I am wondering why the speaker used past tense in this situation:
I telephoned someone today and that person forgot my name and then said "What was your name?"
Why did she use past tense "was" ?
The answer is related to the questionable custom of 'backshifting tense', that is using past tense, in indirect speech.
A tells B "I am in Brazil." (direct speech)
B says 'A said he was in Brazil.' (indirect speech)
"What was your name?" (= 'What did you say your name was?') is related to the above.
It makes more sense to say '(Sorry I forgot.) What is your name?' After all, your name has not changed.
I'm afraid I disagree. There is no backshifting here, since no reporting of speech is taking place: the sentence in question is a simple main clause.

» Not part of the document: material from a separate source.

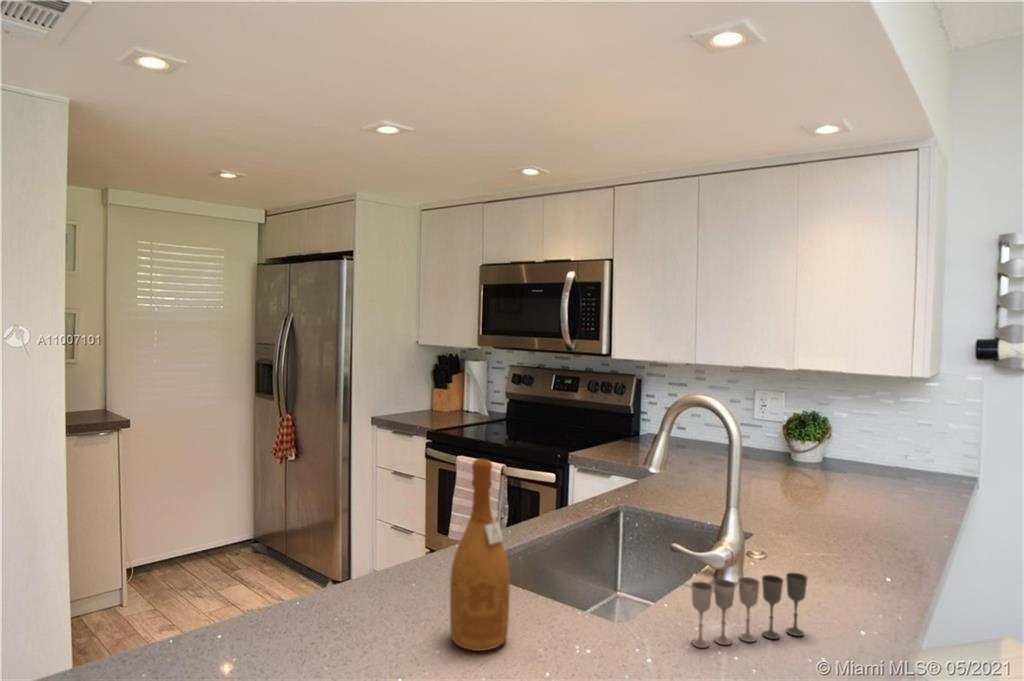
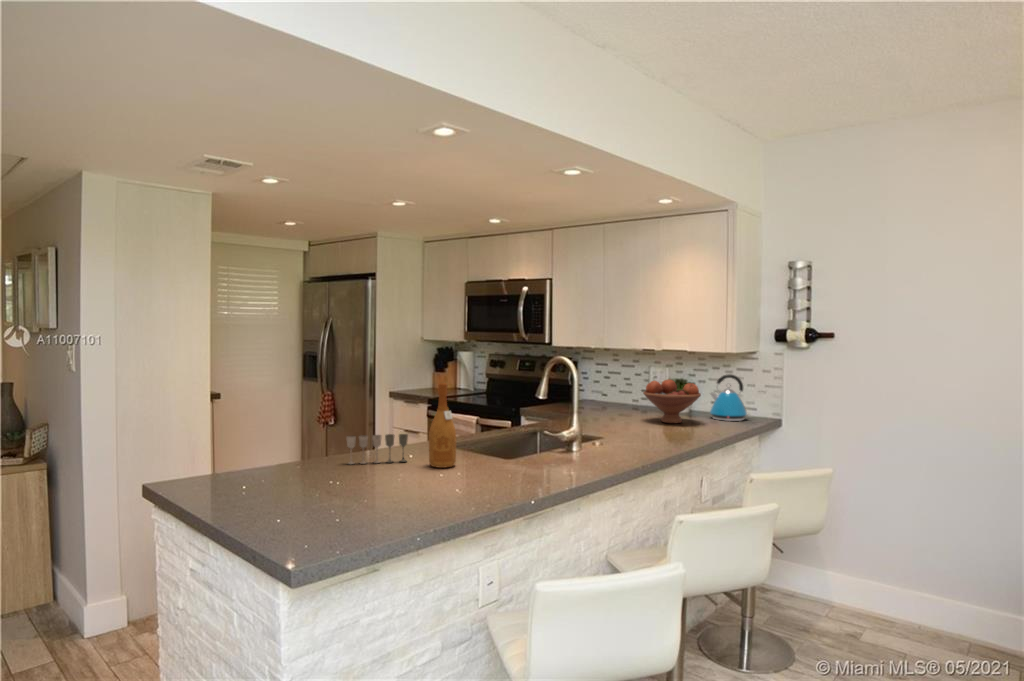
kettle: none [862,408,929,482] -> present [710,374,748,421]
fruit bowl: none [771,416,869,489] -> present [643,379,701,423]
wine glass: present [691,573,807,648] -> present [347,434,408,464]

This use of the past tense tends to occur when information has been supplied but simply forgotten by the speaker. The speaker uses the verb form as a kind of polite device to acknowledge that the error is his/hers and not that of the addressee.
If, however, the question were embedded as indirect speech, then
What did you say your name was?
would certainly be the correct standard form.
I agree with Philo2009 that it's a question of politeness as the person is asking again:
What's your name? = The first time of asking
What was your name? = I have already asked but am asking again.
That way, it can be taken as "What IS...." or "What WAS....."
However, as far as usual English is concerned, I would always say "What was your name?" if I was asking for a second time. I can't entirely explain why, it's just what we say!
Last edited by 2006; 10-Apr-2010 at 06:30.